▶ **Work to complete**
Output the data below exactly. Leave nothing out.

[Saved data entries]
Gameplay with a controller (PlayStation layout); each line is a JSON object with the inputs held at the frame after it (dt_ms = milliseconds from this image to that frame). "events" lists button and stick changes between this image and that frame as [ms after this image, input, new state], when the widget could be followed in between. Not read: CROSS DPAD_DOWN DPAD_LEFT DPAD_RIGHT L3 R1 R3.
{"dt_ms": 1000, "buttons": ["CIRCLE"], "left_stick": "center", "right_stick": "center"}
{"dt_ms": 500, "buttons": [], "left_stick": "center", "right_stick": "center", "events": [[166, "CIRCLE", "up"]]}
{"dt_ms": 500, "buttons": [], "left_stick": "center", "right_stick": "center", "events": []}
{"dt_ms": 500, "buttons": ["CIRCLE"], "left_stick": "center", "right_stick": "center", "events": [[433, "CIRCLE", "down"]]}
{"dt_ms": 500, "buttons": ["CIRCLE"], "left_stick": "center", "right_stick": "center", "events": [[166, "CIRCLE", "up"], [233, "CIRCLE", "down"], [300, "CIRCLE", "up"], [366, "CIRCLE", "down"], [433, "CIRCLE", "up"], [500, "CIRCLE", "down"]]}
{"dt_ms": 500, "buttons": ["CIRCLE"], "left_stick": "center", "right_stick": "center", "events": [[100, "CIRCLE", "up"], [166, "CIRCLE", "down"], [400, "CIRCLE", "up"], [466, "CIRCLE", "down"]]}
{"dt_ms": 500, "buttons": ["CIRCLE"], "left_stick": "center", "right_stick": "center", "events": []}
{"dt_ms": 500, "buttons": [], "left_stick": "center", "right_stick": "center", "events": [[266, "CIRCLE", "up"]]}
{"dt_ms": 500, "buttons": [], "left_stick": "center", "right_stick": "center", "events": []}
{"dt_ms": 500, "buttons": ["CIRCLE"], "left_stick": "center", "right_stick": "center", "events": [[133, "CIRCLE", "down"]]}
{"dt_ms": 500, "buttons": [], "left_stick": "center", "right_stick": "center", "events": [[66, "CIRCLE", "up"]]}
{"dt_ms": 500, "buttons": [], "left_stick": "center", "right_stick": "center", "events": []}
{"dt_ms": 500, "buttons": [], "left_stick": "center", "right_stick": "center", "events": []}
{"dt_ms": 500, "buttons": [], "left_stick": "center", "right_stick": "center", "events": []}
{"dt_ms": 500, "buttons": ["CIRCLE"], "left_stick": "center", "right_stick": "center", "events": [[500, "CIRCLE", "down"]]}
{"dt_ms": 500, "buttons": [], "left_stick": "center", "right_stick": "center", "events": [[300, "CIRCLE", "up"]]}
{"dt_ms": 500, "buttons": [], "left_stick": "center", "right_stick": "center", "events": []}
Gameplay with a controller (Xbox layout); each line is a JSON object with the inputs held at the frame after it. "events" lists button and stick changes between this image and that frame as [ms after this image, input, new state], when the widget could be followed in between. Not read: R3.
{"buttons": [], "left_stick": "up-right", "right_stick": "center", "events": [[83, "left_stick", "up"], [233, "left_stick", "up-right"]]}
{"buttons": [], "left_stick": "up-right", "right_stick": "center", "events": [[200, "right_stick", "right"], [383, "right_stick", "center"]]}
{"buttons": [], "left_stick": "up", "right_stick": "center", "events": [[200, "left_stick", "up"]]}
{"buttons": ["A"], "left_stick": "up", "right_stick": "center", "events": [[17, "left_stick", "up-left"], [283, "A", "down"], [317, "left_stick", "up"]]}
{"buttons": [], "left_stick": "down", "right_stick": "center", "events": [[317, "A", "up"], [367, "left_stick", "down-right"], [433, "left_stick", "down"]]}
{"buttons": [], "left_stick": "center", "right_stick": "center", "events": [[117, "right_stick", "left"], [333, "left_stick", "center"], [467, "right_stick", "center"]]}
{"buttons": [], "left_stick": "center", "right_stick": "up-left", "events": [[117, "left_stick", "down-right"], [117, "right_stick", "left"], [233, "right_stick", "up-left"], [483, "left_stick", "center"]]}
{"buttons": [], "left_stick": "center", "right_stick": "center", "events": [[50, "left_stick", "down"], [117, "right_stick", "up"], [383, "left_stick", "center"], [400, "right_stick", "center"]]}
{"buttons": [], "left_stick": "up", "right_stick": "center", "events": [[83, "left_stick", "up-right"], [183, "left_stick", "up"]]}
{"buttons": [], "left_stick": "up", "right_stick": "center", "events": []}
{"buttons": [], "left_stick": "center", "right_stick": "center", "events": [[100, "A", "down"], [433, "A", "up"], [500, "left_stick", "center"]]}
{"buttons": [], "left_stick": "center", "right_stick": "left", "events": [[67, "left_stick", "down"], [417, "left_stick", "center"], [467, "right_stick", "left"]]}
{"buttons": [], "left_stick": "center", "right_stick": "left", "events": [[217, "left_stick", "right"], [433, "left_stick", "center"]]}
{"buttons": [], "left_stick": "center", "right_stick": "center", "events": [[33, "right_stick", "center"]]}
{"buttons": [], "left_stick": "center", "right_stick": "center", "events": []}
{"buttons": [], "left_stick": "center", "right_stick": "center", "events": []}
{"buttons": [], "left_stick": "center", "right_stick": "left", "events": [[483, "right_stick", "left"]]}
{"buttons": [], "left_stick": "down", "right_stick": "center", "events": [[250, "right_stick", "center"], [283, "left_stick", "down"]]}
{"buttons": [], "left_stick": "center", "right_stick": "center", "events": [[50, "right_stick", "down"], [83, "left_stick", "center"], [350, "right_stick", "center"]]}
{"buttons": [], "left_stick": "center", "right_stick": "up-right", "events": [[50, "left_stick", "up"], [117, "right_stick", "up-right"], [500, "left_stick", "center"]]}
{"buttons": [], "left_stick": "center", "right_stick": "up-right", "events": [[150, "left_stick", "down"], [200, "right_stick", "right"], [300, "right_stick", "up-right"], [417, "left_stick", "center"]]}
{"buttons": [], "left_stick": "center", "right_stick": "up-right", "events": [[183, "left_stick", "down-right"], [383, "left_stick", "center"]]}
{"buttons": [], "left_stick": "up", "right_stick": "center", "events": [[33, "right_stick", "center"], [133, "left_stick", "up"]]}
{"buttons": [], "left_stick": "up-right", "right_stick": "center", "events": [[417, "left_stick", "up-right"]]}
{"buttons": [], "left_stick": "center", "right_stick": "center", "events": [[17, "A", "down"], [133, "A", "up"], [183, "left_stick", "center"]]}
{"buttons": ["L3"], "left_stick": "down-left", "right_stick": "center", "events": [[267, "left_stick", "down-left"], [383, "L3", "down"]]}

▶ **Solution to this task**
Gameplay with a controller (PlayStation layout); each line is a JSON object with the inputs held at the frame after it (dt_ms = milliseconds from this image to that frame). "events" lists button and stick changes between this image and that frame as [ms after this image, input, new state], when the widget could be followed in between. Not read: CROSS DPAD_DOWN DPAD_LEFT DPAD_RIGHT L3 R1 R3.
{"dt_ms": 1000, "buttons": ["CIRCLE"], "left_stick": "center", "right_stick": "center"}
{"dt_ms": 500, "buttons": [], "left_stick": "center", "right_stick": "center", "events": [[166, "CIRCLE", "up"]]}
{"dt_ms": 500, "buttons": [], "left_stick": "center", "right_stick": "center", "events": []}
{"dt_ms": 500, "buttons": ["CIRCLE"], "left_stick": "center", "right_stick": "center", "events": [[433, "CIRCLE", "down"]]}
{"dt_ms": 500, "buttons": ["CIRCLE"], "left_stick": "center", "right_stick": "center", "events": [[166, "CIRCLE", "up"], [233, "CIRCLE", "down"], [300, "CIRCLE", "up"], [366, "CIRCLE", "down"], [433, "CIRCLE", "up"], [500, "CIRCLE", "down"]]}
{"dt_ms": 500, "buttons": ["CIRCLE"], "left_stick": "center", "right_stick": "center", "events": [[100, "CIRCLE", "up"], [166, "CIRCLE", "down"], [400, "CIRCLE", "up"], [466, "CIRCLE", "down"]]}
{"dt_ms": 500, "buttons": ["CIRCLE"], "left_stick": "center", "right_stick": "center", "events": []}
{"dt_ms": 500, "buttons": [], "left_stick": "center", "right_stick": "center", "events": [[266, "CIRCLE", "up"]]}
{"dt_ms": 500, "buttons": [], "left_stick": "center", "right_stick": "center", "events": []}
{"dt_ms": 500, "buttons": ["CIRCLE"], "left_stick": "center", "right_stick": "center", "events": [[133, "CIRCLE", "down"]]}
{"dt_ms": 500, "buttons": [], "left_stick": "center", "right_stick": "center", "events": [[66, "CIRCLE", "up"]]}
{"dt_ms": 500, "buttons": [], "left_stick": "center", "right_stick": "center", "events": []}
{"dt_ms": 500, "buttons": [], "left_stick": "center", "right_stick": "center", "events": []}
{"dt_ms": 500, "buttons": [], "left_stick": "center", "right_stick": "center", "events": []}
{"dt_ms": 500, "buttons": ["CIRCLE"], "left_stick": "center", "right_stick": "center", "events": [[500, "CIRCLE", "down"]]}
{"dt_ms": 500, "buttons": [], "left_stick": "center", "right_stick": "center", "events": [[300, "CIRCLE", "up"]]}
{"dt_ms": 500, "buttons": [], "left_stick": "center", "right_stick": "center", "events": []}
Gameplay with a controller (Xbox layout); each line is a JSON object with the inputs held at the frame after it. "events" lists button and stick changes between this image and that frame as [ms after this image, input, new state], when the widget could be followed in between. Not read: R3.
{"buttons": [], "left_stick": "up-right", "right_stick": "center", "events": [[83, "left_stick", "up"], [233, "left_stick", "up-right"]]}
{"buttons": [], "left_stick": "up-right", "right_stick": "center", "events": [[200, "right_stick", "right"], [383, "right_stick", "center"]]}
{"buttons": [], "left_stick": "up", "right_stick": "center", "events": [[200, "left_stick", "up"]]}
{"buttons": ["A"], "left_stick": "up", "right_stick": "center", "events": [[17, "left_stick", "up-left"], [283, "A", "down"], [317, "left_stick", "up"]]}
{"buttons": [], "left_stick": "down", "right_stick": "center", "events": [[317, "A", "up"], [367, "left_stick", "down-right"], [433, "left_stick", "down"]]}
{"buttons": [], "left_stick": "center", "right_stick": "center", "events": [[117, "right_stick", "left"], [333, "left_stick", "center"], [467, "right_stick", "center"]]}
{"buttons": [], "left_stick": "center", "right_stick": "up-left", "events": [[117, "left_stick", "down-right"], [117, "right_stick", "left"], [233, "right_stick", "up-left"], [483, "left_stick", "center"]]}
{"buttons": [], "left_stick": "center", "right_stick": "center", "events": [[50, "left_stick", "down"], [117, "right_stick", "up"], [383, "left_stick", "center"], [400, "right_stick", "center"]]}
{"buttons": [], "left_stick": "up", "right_stick": "center", "events": [[83, "left_stick", "up-right"], [183, "left_stick", "up"]]}
{"buttons": [], "left_stick": "up", "right_stick": "center", "events": []}
{"buttons": [], "left_stick": "center", "right_stick": "center", "events": [[100, "A", "down"], [433, "A", "up"], [500, "left_stick", "center"]]}
{"buttons": [], "left_stick": "center", "right_stick": "left", "events": [[67, "left_stick", "down"], [417, "left_stick", "center"], [467, "right_stick", "left"]]}
{"buttons": [], "left_stick": "center", "right_stick": "left", "events": [[217, "left_stick", "right"], [433, "left_stick", "center"]]}
{"buttons": [], "left_stick": "center", "right_stick": "center", "events": [[33, "right_stick", "center"]]}
{"buttons": [], "left_stick": "center", "right_stick": "center", "events": []}
{"buttons": [], "left_stick": "center", "right_stick": "center", "events": []}
{"buttons": [], "left_stick": "center", "right_stick": "left", "events": [[483, "right_stick", "left"]]}
{"buttons": [], "left_stick": "down", "right_stick": "center", "events": [[250, "right_stick", "center"], [283, "left_stick", "down"]]}
{"buttons": [], "left_stick": "center", "right_stick": "center", "events": [[50, "right_stick", "down"], [83, "left_stick", "center"], [350, "right_stick", "center"]]}
{"buttons": [], "left_stick": "center", "right_stick": "up-right", "events": [[50, "left_stick", "up"], [117, "right_stick", "up-right"], [500, "left_stick", "center"]]}
{"buttons": [], "left_stick": "center", "right_stick": "up-right", "events": [[150, "left_stick", "down"], [200, "right_stick", "right"], [300, "right_stick", "up-right"], [417, "left_stick", "center"]]}
{"buttons": [], "left_stick": "center", "right_stick": "up-right", "events": [[183, "left_stick", "down-right"], [383, "left_stick", "center"]]}
{"buttons": [], "left_stick": "up", "right_stick": "center", "events": [[33, "right_stick", "center"], [133, "left_stick", "up"]]}
{"buttons": [], "left_stick": "up-right", "right_stick": "center", "events": [[417, "left_stick", "up-right"]]}
{"buttons": [], "left_stick": "center", "right_stick": "center", "events": [[17, "A", "down"], [133, "A", "up"], [183, "left_stick", "center"]]}
{"buttons": ["L3"], "left_stick": "down-left", "right_stick": "center", "events": [[267, "left_stick", "down-left"], [383, "L3", "down"]]}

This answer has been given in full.